Consigne détaillée
Reproduis fidèlement le passage du texte sur la formation citoyenne à Grenoble, en commençant par « L’adjoint de Grenoble » et en poursuivant jusqu'à « assure Pascal Clouaire. ».

Extrait du document
Cette notion de certification n’est pas sans soulever certaines railleries, relayées notamment par Le Postillon. Avec son style sarcastique, la parution satirique s’interroge sur ce certificat : « Peut-être servira-t-il plus tard à trier les bons et mauvais citoyens, ceux qui ont le droit de rentrer dans le conseil municipal et ceux qui doivent rester dehors dans les gaz lacrymogènes ? »
Alors, un certificat de bonne ou de mauvaise citoyenneté ? La question fait littéralement bondir Pascal Clouaire. « C’est n’importe quoi ! Le statut de citoyen n’a rien à voir avec le fait de suivre une formation. La citoyenneté c’est une qualité qui donne un certain nombre de droits et de devoirs, on est citoyen et voilà. On ne remet pas en cause la Déclaration universelle des Droits de l’Homme et du Citoyen. Évitons d’aller là-dedans, surtout en ce moment ! »
Reste qu’une formation peut toujours aiguiller les pensées dans une direction plutôt qu’une autre. Là encore, Pascal Clouaire conteste vigoureusement. « La formation a pour objectif de donner des informations, d’expliquer comment fonctionnent les choses. En même temps qu’on donne des explications, on donne la critique des explications. Il ne s’agit pas d’une expérience de formation de militants, mais de donner à comprendre comment fonctionne le système. »
Formation… ou formatage ?
L’adjoint de Grenoble fait avant tout confiance aux membres des CCI eux-mêmes. « Ce sont des personnes qui ont un sens critique plutôt aiguisé. La formation, c’est aussi un lieu de discussion et d’échange, où chacun enrichit le débat avec son appareil critique. C’est un lieu où l’on essaye de distinguer les faits des opinions, de faire la part des choses. » Sans risque de formatage ? « Ils s’en rendraient compte ! », assure Pascal Clouaire.

[Entrées enregistrées]
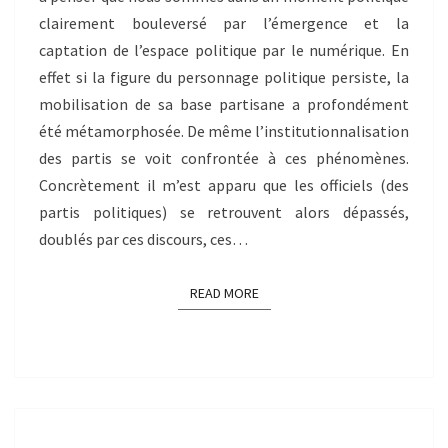
INDIVIDUEL
clairement bouleversé par l’émergence et la
SOFIAN
captation de l’espace politique par le numérique. En
BOUCHFIRA
effet si la figure du personnage politique persiste, la
mobilisation de sa base partisane a profondément
été métamorphosée. De même l’institutionnalisation
des partis se voit confrontée à ces phénomènes.
Concrètement il m’est apparu que les officiels (des
partis politiques) se retrouvent alors dépassés,
doublés par ces discours, ces…
READ MORE
READ MORE
LA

Résultat obtenu
L’adjoint de Grenoble fait avant tout confiance aux membres des CCI eux-mêmes. « Ce sont des personnes qui ont un sens critique plutôt aiguisé. La formation, c’est aussi un lieu de discussion et d’échange, où chacun enrichit le débat avec son appareil critique. C’est un lieu où l’on essaye de distinguer les faits des opinions, de faire la part des choses. » Sans risque de formatage ? « Ils s’en rendraient compte ! », assure Pascal Clouaire.